This forum is an un-mediated, patient-to-patient forum for questions and support regarding HPV issues such as: genital warts, causes, diagnosis, cervical cancer, HPV in men, PAP tests, treatment, telling your spouse or partner
Three months ago I made a stupid mistake by hooking up with a girl who I didn't know very well. I made out with her and she performed oral sex on me. I am a virgin and this was the most I have ever done. A week later I noticed little white dots on my upper lip and a few on my bottom. I freaked out thinking it was herpes and over the next two months saw a dermatologist several times and got tested for every STD. Everything came back negative and my dermatologist said the dots on my lip were fordyce condition. Regardless I still had him check my genitals and he said everything looked normal but I heard him mention a few cysts. A few weeks ago the edges of my lips started to become more irritated and I became worried that the "cysts" on my penis might actually be warts caused by HPV, the only thing I hadn't been tested for. I went to another dermatologist last week and right away he said the "cysts" were HPV and froze them off without a biopsy. However, he said my mouth appeared to be suffering from a fungal infection that could've been transmitted from the girl rather than HPV. Everywhere I read it says that receiving oral sex is an extremely rare way to get genital HPV and an oral infection through kissing is rare as well. I'm having a hard time understanding how I could have acquired a genital infection without an oral one. Also could it have been possible for her to pass HPV on without any warts in her mouth? I'm truly sick of all this.
You don't know that you had HPV. The first dermatologist didn't think so. It seemed like you wanted a positive diagnosis, and the second one gave you that.

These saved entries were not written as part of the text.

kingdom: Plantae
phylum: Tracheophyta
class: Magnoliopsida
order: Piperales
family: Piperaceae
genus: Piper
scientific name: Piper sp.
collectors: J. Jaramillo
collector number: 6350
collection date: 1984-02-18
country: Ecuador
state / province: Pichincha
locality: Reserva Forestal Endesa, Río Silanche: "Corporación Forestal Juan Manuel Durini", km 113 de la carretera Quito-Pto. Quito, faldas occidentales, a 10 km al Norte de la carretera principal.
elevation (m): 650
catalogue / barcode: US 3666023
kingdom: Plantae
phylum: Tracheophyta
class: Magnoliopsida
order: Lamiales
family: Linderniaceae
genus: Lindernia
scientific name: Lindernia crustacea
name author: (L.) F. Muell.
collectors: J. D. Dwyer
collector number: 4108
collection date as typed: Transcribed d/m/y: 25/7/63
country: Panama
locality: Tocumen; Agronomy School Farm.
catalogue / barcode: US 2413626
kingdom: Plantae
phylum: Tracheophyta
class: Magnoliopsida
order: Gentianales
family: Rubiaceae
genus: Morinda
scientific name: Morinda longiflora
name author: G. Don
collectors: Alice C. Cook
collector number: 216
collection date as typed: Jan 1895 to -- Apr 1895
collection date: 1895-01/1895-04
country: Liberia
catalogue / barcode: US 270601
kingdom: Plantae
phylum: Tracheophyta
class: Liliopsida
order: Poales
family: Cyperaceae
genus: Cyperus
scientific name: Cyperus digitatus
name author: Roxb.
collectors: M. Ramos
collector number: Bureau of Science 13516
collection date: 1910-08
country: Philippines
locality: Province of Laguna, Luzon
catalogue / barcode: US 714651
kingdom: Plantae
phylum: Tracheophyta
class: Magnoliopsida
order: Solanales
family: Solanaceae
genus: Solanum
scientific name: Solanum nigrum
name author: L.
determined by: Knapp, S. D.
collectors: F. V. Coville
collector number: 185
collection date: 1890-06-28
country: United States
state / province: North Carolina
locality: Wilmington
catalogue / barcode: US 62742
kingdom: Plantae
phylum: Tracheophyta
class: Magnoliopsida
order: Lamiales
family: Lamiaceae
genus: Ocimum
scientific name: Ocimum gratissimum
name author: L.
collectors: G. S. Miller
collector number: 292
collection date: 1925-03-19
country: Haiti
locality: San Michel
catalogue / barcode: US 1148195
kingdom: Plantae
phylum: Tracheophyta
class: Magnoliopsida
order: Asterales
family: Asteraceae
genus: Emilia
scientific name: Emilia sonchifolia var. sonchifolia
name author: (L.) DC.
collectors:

People get oral HPV infections. I don't know if they are extremely rare, but they aren't nearly as common as the genital ones. Genital HPV seems to prefer genital skin. If the girl had oral HPV I would guess that it is easier to spread it to your genitals than mouth because your mouth is a more difficult site. I haven't heard much talk about kissing as a way to transmit HPV anyway.
My guess is that the first dermatologist was right. If not, at least your warts are treated. There is no sense worry about oral warts that aren't there.